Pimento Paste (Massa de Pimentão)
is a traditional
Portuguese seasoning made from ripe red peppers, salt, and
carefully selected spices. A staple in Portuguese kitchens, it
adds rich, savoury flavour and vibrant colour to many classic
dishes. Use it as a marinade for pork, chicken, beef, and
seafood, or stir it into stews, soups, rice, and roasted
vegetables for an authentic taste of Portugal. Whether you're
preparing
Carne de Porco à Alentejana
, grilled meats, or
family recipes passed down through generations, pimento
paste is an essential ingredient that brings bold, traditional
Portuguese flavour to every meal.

--

TASK REQUIREMENTS: Using the entries above, work out how many lines include the word "traditional", and give only that count.

COMPLETED EXERCISE: 2